The Panasonic Lumix DMC-LX3, or LX3, is a high-end compact "point and shoot" camera launched by Panasonic in late 2008 to succeed the Lumix LX2.

== Features ==
The LX3 has:.
- High-Sensitivity 1/1.63-inch CCD 10.1 Megapixels and Venus Engine IV up to ISO3200 at Full Resolution.
- 24 mm Wide Angle f/2.0–2.8 LEICA DC VARIO-SUMMICRON Lens with 2.5x Optical Zoom.
- Optional full Manual Operation.
- HD Motion Images and HD Output.
- 3.0-inch (460,000-dot) 3:2 Ratio LCD.
- "Intelligent Auto Mode" with AF Tracking.

== Accessories ==
- DMW LW46 wide angle conversion lens, 35 mm equivalent 18 mm.
- Panasonic genuine leather case

== Similar cameras ==
Similar high-end compact cameras are the LX3's sister camera, the Leica D-Lux 4, the Canon PowerShot S90, and the Samsung TL500/EX1. A remarkable quality of the LX3 vs. the S90 is that the aperture of the LX3 only gradually, steadily narrows from 2.0 to 2.8, whereas that for the S90 quickly narrows. (And in later versions, the LX5 retained this gradual narrowing through the extended range (24-90 equiv.); the LX7 retained the extended range and gradual aperture narrowing while opening a full stop wider (1.4 - 2.3!!).)

=== Leica D-Lux 4 ===
The Leica D-Lux 4 is very similar to the LX3, sharing most of the design and the mechanical components. The main difference is the more pronounced grip on the LX3, the firmware which processes the JPG files in warmer hues on the D-Lux4 and the fact that D-Lux4 comes bundled with Capture One image processing software.

== Upgrades ==
Panasonic has continued to improve the firmware. The v. 2.1 firmware claims improved performance, a 20% improvement in autofocus speed, and new features such as a 1:1 aspect ratio and focus resume.

On July 30, 2010, Panasonic released another firmware update for the LX3. The stated reason behind the update is 'Optimization of software processing', with an additional comment stating 'Change in software version has no effect on camera performance'.

Panasonic launched the successor to the LX3, the LX5, on 21 July 2010.

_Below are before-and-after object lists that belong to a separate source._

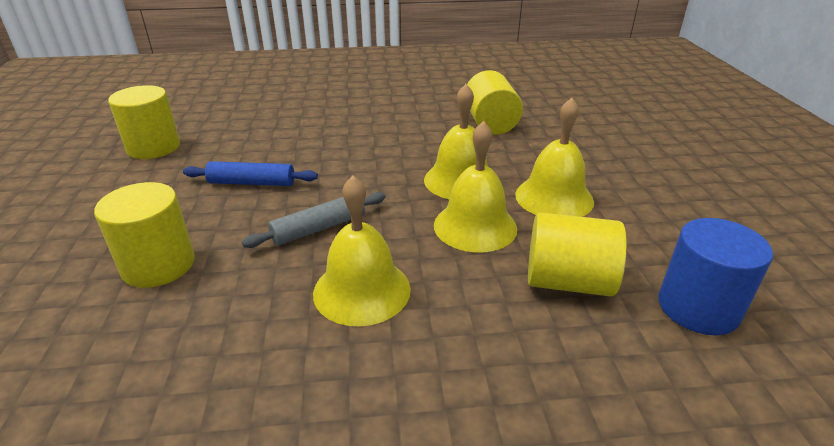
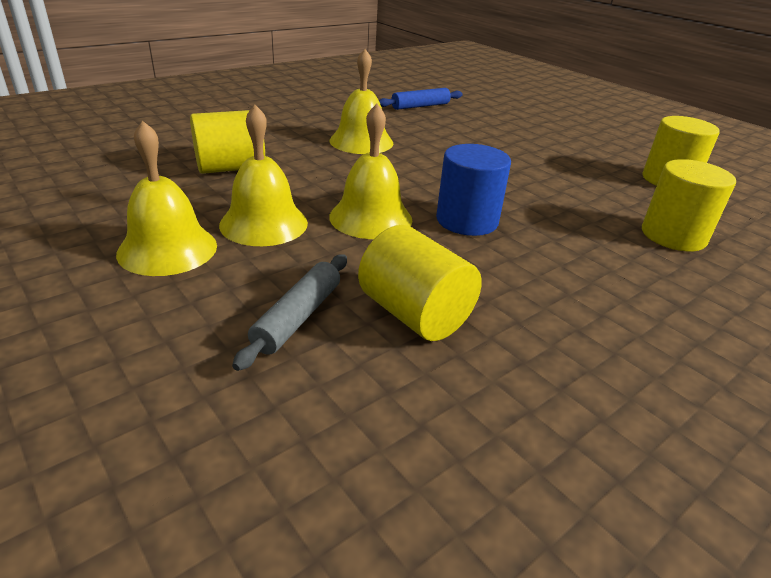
camera: 145 degrees right, 0 degrees up
(158, 265) = (487, 130): yellow cylinder -> yellow cylinder (673, 236)
(251, 183) = (534, 174): blue rolling pin -> blue rolling pin (420, 106)
(319, 228) = (433, 160): grey rolling pin -> grey rolling pin (298, 317)
(475, 226) = (322, 185): yellow bell -> yellow bell (167, 249)
(698, 308) = (131, 173): blue cylinder -> blue cylinder (467, 221)

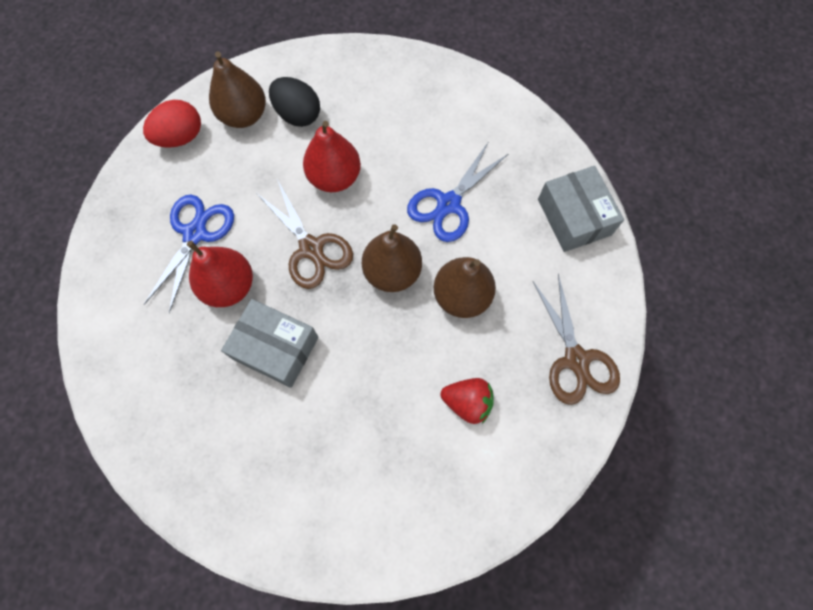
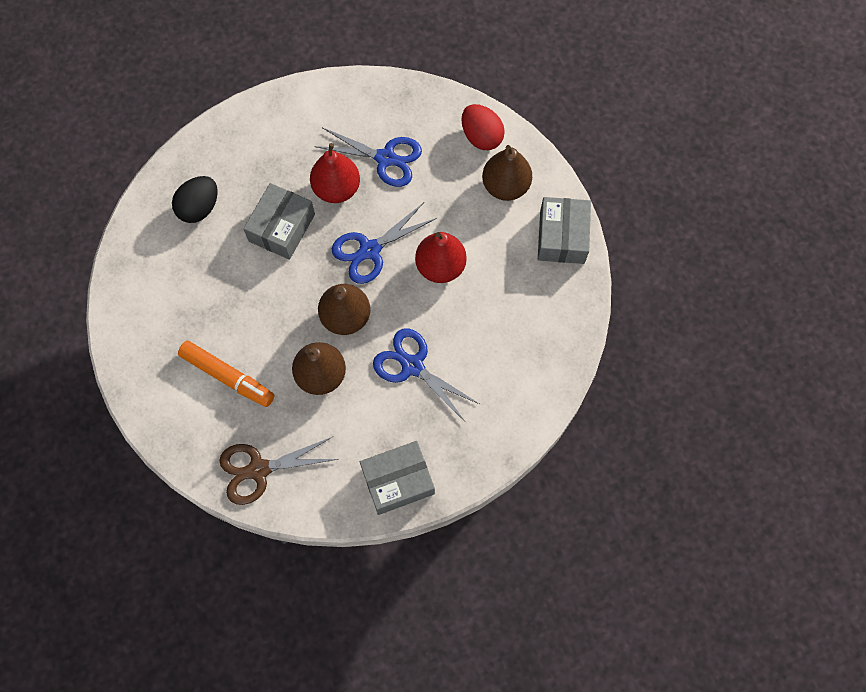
camera: 90 degrees right, 0 degrees up
(298, 115) = (508, 232): black egg -> black egg (199, 208)
(306, 68) = (562, 237): none -> grey box
(311, 248) = (370, 250): brown scissors -> blue scissors
(467, 402) = (227, 377): red strawberry -> orange marker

The latest model features a revised sensor, longer zoom range and improved control layout without fundamentally changing the existing model's formula. It offers a more flexible 24–90 mm equivalent lens with a bright f/2.0–3.3 maximum aperture range and a comparatively large 10MP sensor in a small body. The body itself is barely changed compared to the LX3 – gaining an improved hand grip, clickable control dial, direct movie record button and a 1:1 position on the aspect ratio slider. Most significantly it gains a connector to add the DMW-LVF1 electronic viewfinder originally launched with the GF1. Other than this, the LX5 gains the AVCHD Lite format for its 720p video, and its image stabilization is branded with the company's latest 'Power O.I.S' designation.